Anne's circle includes Jane Gresham, whose husband is missing in action in the East, and who has come with her young son to live with her father, Admiral Palliser. Robin Dale, son of the Church rector, has also come home, minus a foot lost in the fighting. He fills his time teaching small boys and caring for his scholarly, absent-minded father.
Despite the upheavels of war, Old Town and New Town have maintained their social separation - until crass but efficient Mr. Adams bowls over the barriers, conferring favors wherever he goes, wanted or not.
While the elder denizens are nonplussed by the man, they are unable to articulate their prejudice and Anne's acquaintance proceeds. Meanwhile, Jane finds herself intrigued by the man's energy.

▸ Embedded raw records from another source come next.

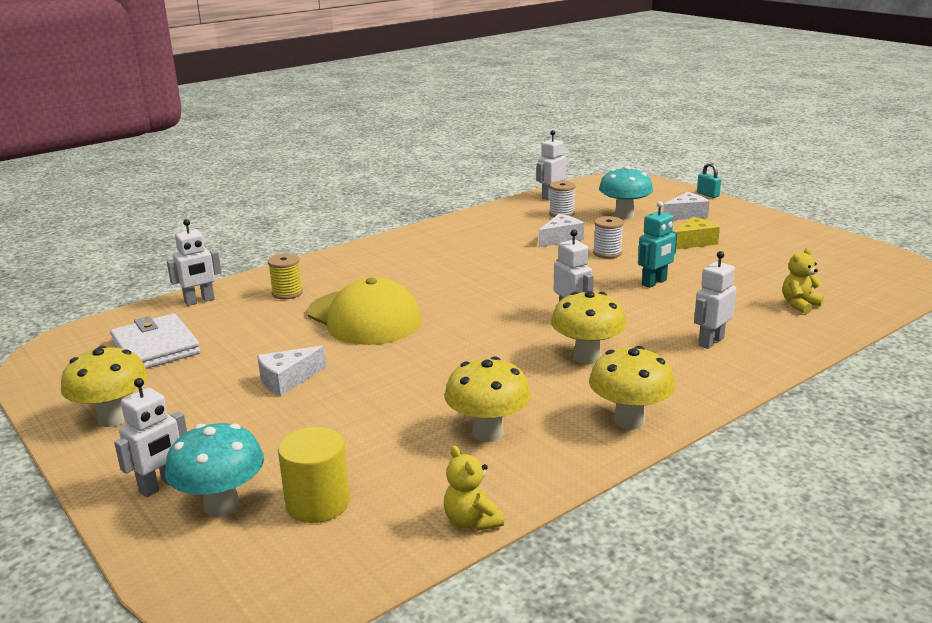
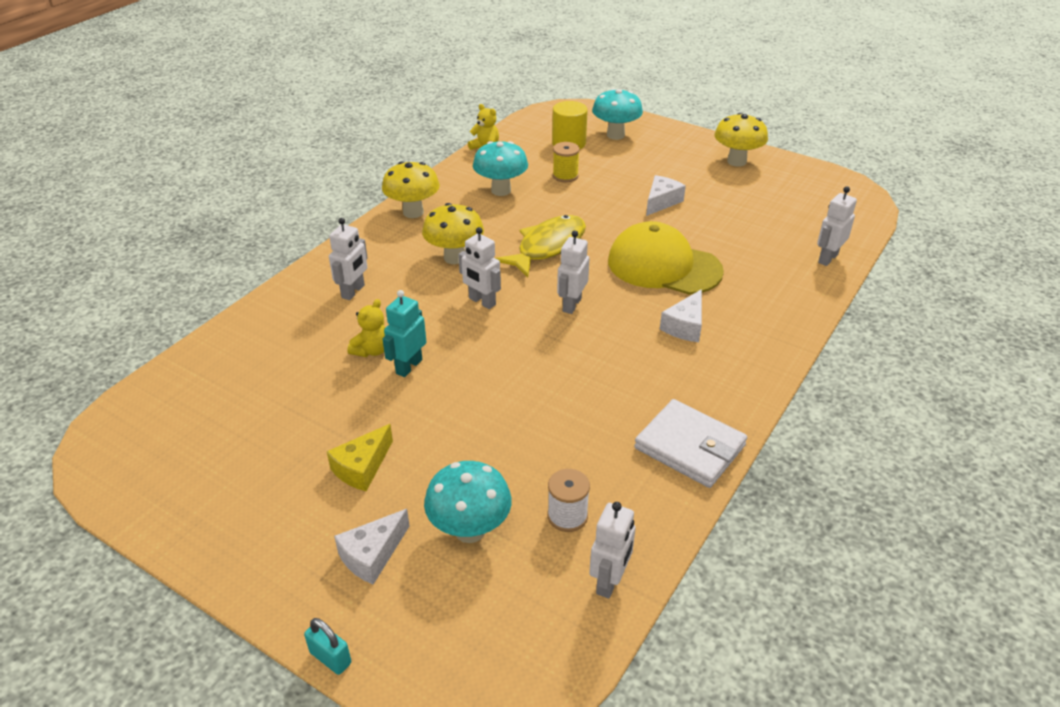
camera: 160 degrees right, 15 degrees up
(156, 347) = (790, 210): white wallet -> white wallet (690, 447)
(160, 486) = (658, 137): white robot -> white robot (571, 305)
(287, 293) = (764, 282): yellow spool -> yellow spool (565, 176)
(472, 352) = (547, 247): none -> yellow fish
(488, 433) = (501, 190): yellow mushroom -> turquoise mushroom
(561, 238) = (541, 440): white cheese -> white cheese (685, 326)
(607, 253) = (472, 416): white spool -> none
(799, 305) = (258, 357): yellow teddy bear -> yellow teddy bear (372, 350)

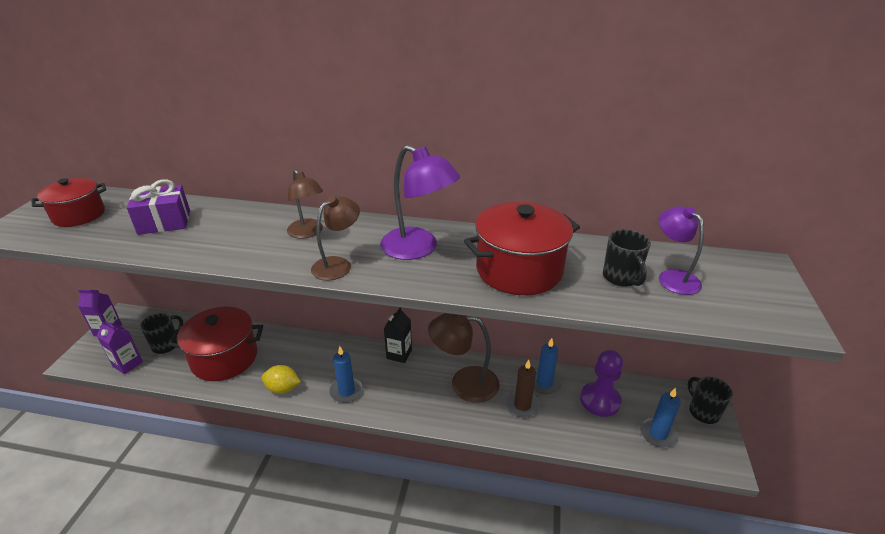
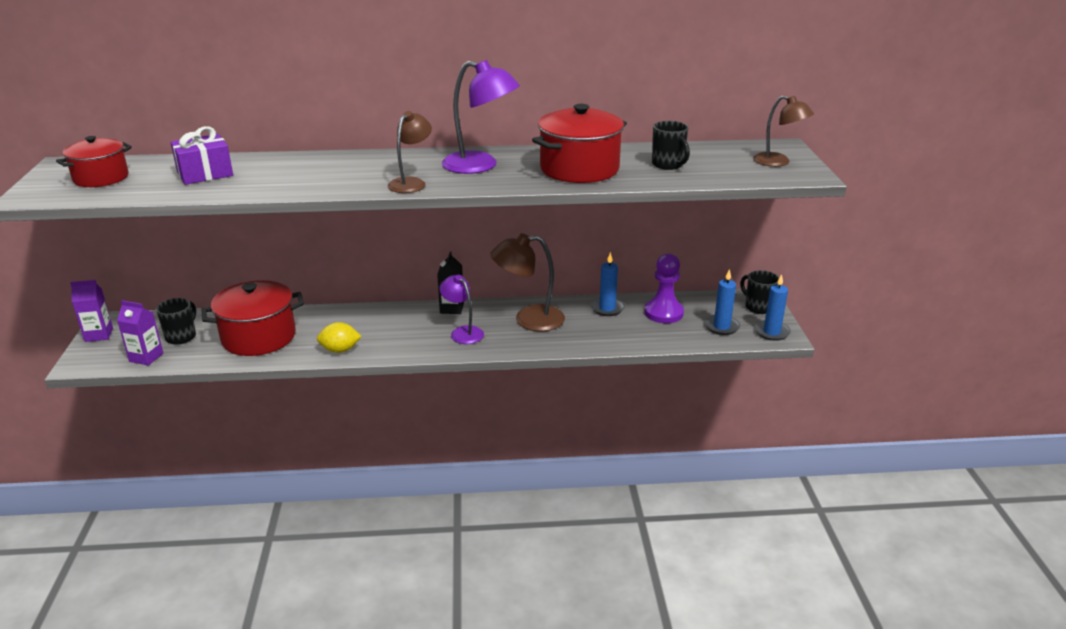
camera: 15 degrees left, 5 degrees down
(308, 233) = (364, 166): brown lamp -> brown lamp (778, 162)
(346, 391) = (410, 342): blue candle -> blue candle (771, 332)
(522, 405) = (592, 326): brown candle -> none
(672, 277) = (710, 160): purple lamp -> purple lamp (463, 332)

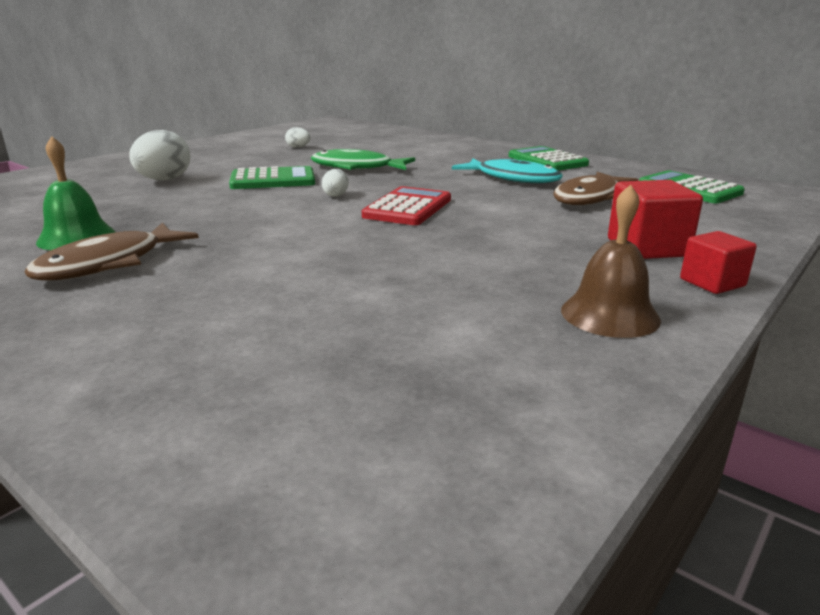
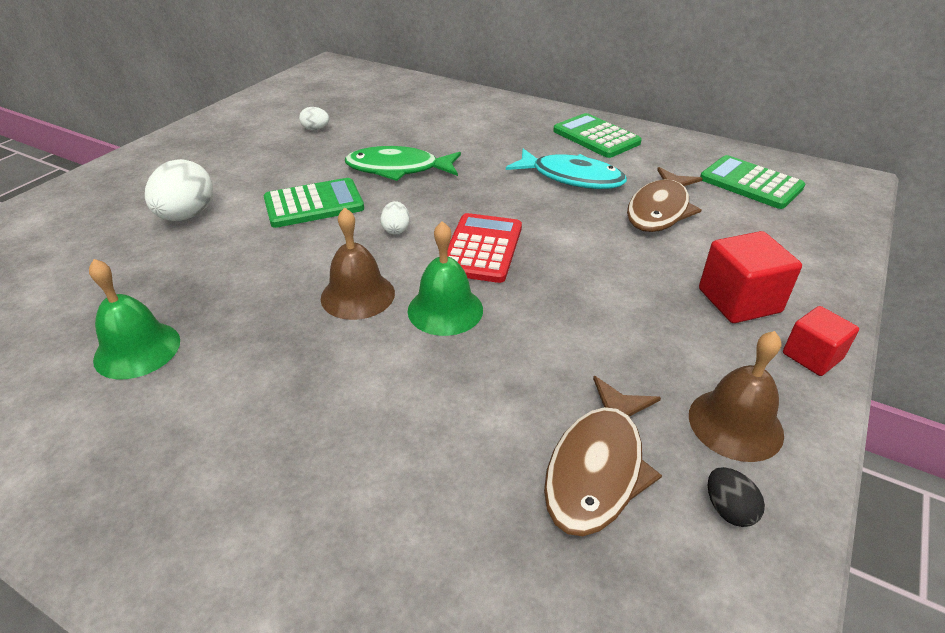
camera: 10 degrees left, 15 degrees up
(109, 264) = (199, 398): brown fish -> brown fish (598, 467)
(281, 224) = (357, 295): none -> brown bell
(355, 235) = (445, 310): none -> green bell
(577, 363) = (728, 509): none -> black egg

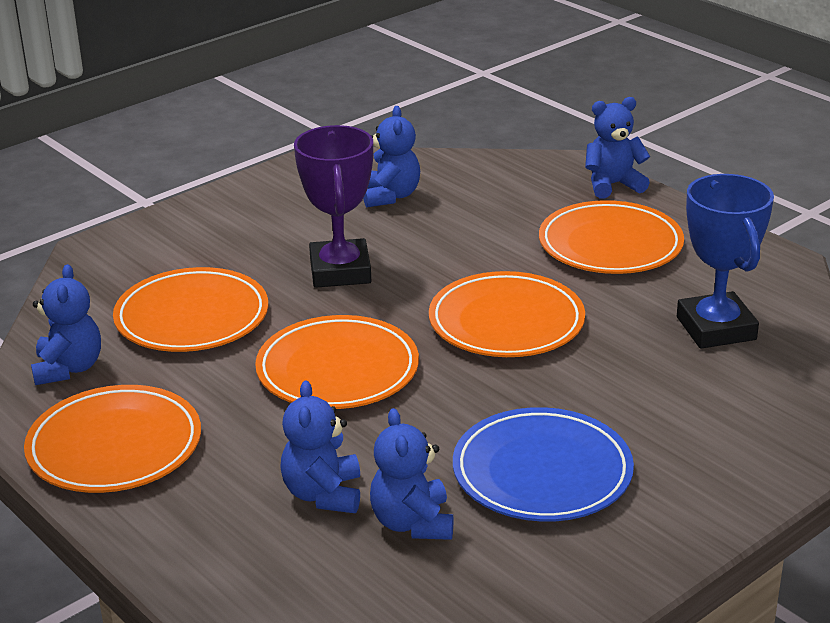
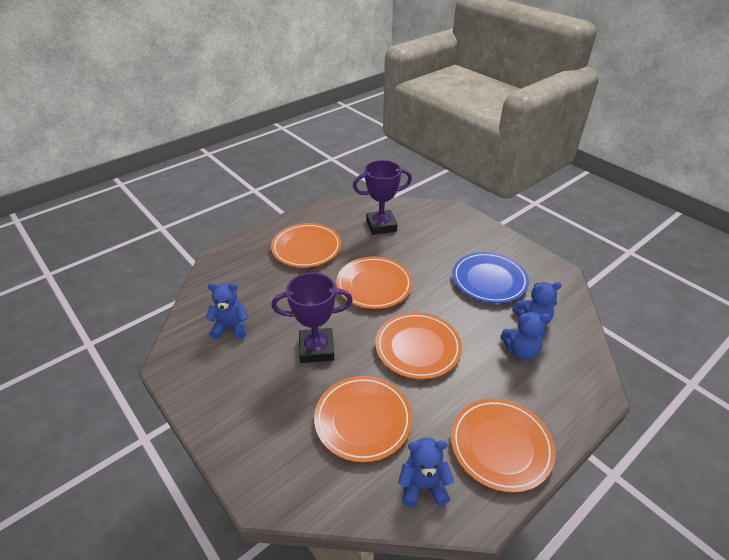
camera: 90 degrees left, 10 degrees up
(613, 185) = (246, 242): blue teddy bear -> none
(716, 328) = (381, 225): blue trophy -> purple trophy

Although largely plotless, Thirkell's novel draws the reader in with crisp, wry characterizations and turns of phrase. Miss Bunting is delighfully reactionary; the arbiter of British taste for generations of upperclass girls, the observer, who, when required, can set things in their proper place with a look or a word.
Thirkell's social comedies, with their gentle bite, should gain a new generation of anglophile readers.